» **YOUR TASK**
State the number of lines in these records that include the word "tamoxifeno", and add nothing to it.

» **Transcribed page contents**
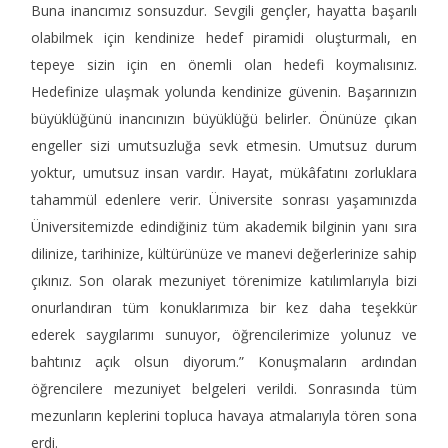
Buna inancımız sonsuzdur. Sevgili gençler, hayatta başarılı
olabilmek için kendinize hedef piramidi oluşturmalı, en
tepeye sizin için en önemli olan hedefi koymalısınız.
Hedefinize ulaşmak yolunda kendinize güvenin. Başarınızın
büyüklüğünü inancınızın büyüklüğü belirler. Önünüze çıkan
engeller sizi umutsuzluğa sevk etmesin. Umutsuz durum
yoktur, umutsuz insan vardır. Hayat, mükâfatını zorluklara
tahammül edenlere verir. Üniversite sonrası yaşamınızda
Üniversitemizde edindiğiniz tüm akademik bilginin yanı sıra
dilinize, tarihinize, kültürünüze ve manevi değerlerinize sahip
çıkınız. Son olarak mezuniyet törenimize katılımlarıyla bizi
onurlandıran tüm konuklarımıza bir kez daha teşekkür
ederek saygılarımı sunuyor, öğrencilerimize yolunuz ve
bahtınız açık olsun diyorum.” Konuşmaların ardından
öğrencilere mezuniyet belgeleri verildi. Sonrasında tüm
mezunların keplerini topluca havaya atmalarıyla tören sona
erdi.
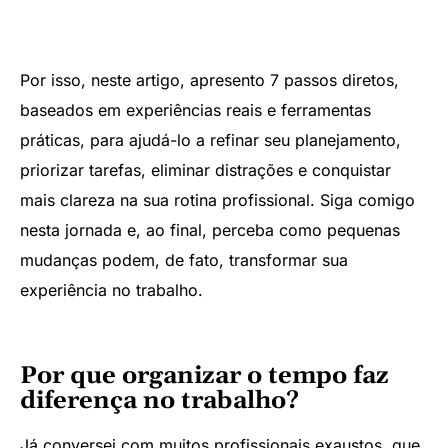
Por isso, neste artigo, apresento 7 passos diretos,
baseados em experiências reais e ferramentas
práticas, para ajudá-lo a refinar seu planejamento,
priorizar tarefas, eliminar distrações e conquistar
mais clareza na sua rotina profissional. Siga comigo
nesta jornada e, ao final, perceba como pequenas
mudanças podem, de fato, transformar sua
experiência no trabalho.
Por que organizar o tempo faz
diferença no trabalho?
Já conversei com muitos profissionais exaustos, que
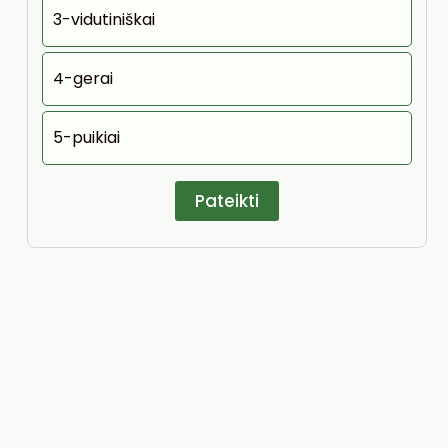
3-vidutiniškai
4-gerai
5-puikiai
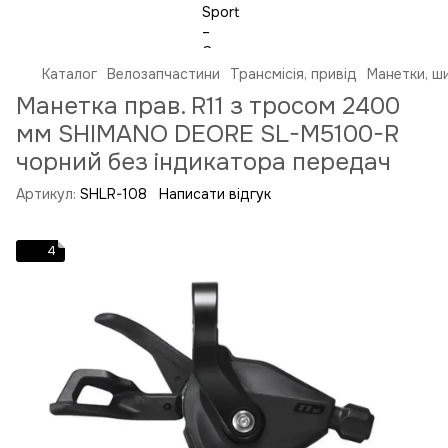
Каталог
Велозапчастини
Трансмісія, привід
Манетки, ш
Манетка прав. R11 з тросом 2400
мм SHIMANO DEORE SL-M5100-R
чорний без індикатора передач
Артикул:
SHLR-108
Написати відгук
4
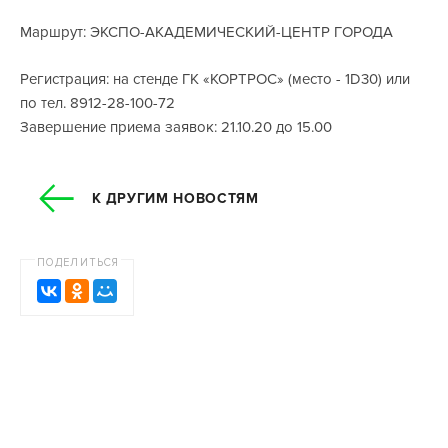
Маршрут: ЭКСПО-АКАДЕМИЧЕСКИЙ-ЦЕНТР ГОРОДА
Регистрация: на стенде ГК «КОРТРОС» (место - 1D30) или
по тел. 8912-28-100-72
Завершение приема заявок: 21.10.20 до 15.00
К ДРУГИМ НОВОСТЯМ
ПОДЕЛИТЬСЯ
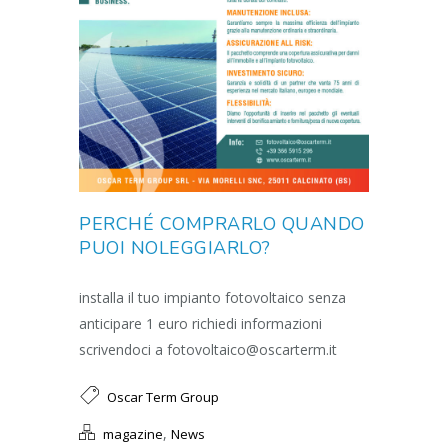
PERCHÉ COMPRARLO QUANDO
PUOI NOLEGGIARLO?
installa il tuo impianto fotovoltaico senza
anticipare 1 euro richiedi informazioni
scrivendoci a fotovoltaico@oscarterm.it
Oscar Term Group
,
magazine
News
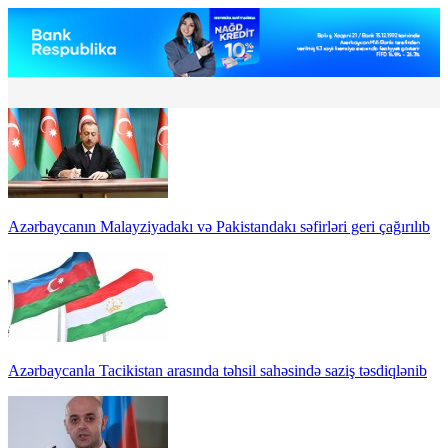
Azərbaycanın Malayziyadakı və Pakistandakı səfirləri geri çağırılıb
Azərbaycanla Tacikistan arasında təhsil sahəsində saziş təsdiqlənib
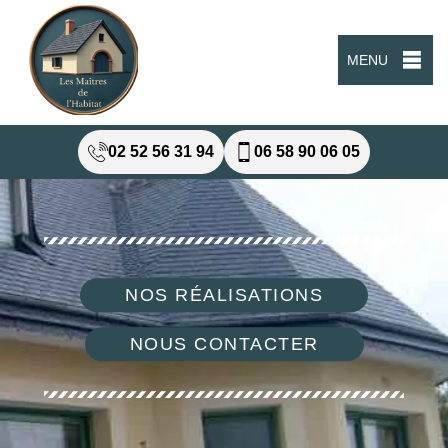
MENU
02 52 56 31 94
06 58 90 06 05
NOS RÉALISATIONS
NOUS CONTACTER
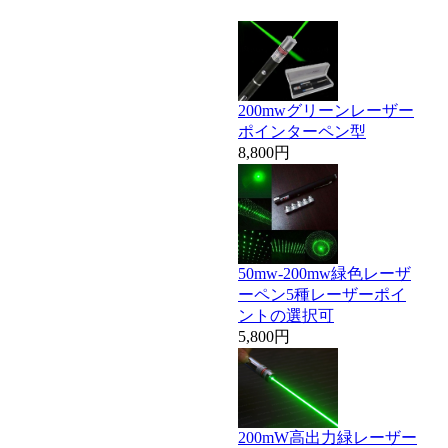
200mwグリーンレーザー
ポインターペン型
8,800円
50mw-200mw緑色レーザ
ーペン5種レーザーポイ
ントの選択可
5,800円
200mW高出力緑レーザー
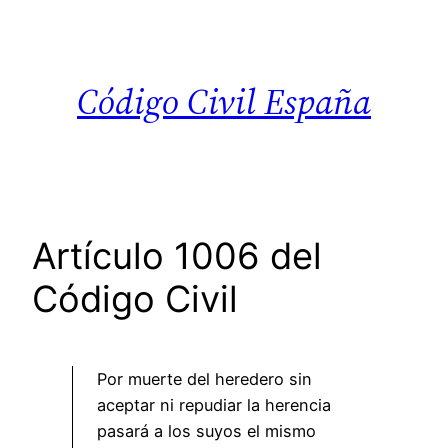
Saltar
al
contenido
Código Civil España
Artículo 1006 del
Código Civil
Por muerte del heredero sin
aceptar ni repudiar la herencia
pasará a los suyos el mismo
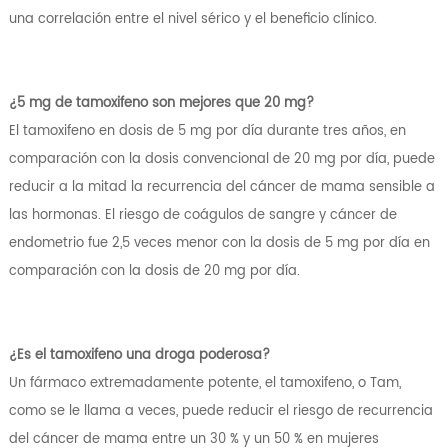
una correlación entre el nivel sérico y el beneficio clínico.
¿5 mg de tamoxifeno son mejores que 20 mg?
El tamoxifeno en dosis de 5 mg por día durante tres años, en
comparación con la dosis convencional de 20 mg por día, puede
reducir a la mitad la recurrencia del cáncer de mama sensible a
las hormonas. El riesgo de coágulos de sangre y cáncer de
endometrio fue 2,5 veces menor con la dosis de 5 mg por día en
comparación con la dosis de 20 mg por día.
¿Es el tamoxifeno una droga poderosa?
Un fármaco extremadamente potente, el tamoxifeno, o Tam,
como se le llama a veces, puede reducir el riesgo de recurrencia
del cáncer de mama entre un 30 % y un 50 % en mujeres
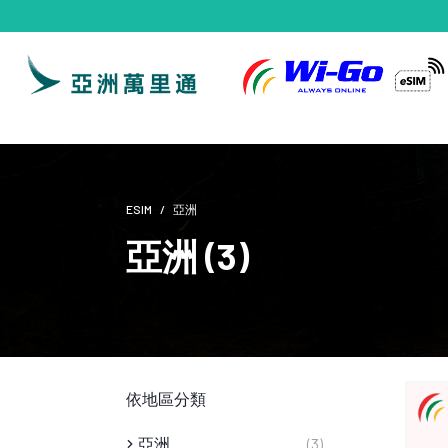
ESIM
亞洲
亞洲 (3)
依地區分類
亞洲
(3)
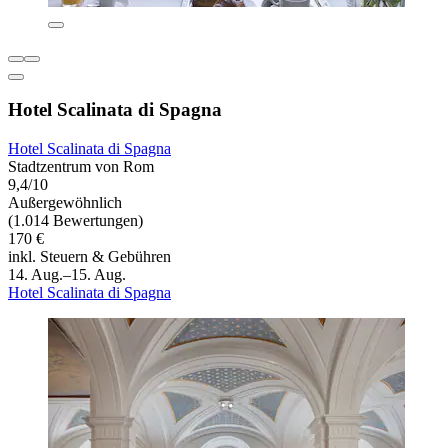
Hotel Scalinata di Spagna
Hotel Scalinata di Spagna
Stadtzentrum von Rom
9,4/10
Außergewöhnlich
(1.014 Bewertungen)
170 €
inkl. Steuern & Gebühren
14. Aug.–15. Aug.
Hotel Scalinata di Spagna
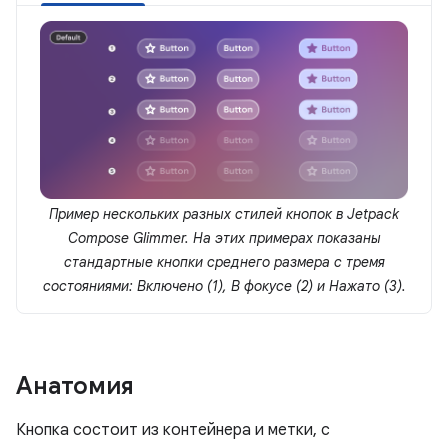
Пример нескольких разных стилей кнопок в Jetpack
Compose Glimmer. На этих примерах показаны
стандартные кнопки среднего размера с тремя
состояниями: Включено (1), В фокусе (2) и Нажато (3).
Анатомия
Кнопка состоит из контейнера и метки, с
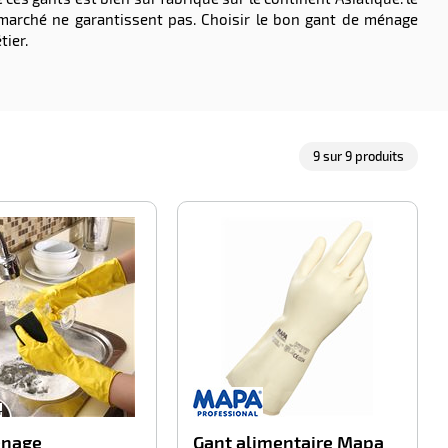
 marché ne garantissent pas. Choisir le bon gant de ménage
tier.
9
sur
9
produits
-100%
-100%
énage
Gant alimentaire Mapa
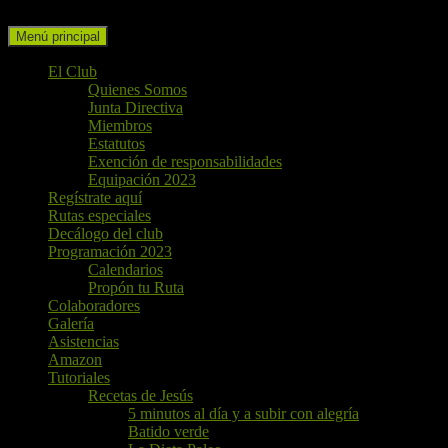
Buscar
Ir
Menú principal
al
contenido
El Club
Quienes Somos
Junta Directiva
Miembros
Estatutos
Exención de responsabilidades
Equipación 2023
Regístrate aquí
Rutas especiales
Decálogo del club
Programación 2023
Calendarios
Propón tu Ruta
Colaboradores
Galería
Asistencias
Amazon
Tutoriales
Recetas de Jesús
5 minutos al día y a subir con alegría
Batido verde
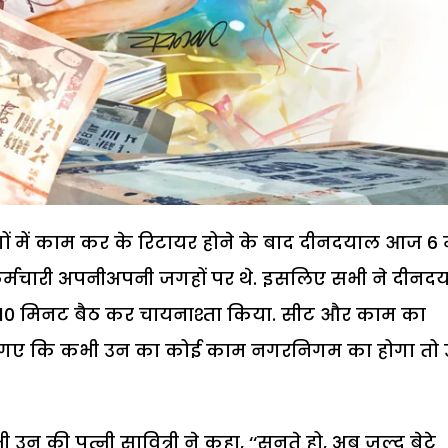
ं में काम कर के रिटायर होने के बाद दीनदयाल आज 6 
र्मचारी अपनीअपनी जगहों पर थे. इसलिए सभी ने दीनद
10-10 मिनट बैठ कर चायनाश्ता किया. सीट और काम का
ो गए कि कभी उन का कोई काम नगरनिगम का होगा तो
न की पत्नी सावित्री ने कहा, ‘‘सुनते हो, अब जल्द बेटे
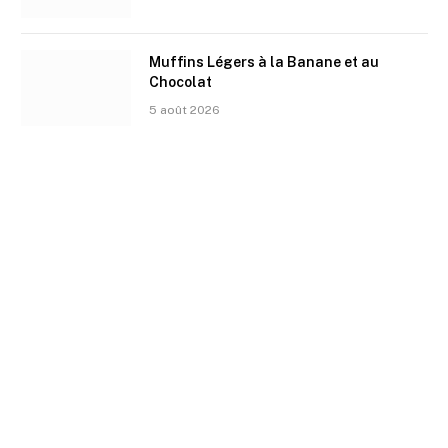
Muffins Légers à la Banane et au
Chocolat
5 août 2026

» **TASK RESPONSE**
4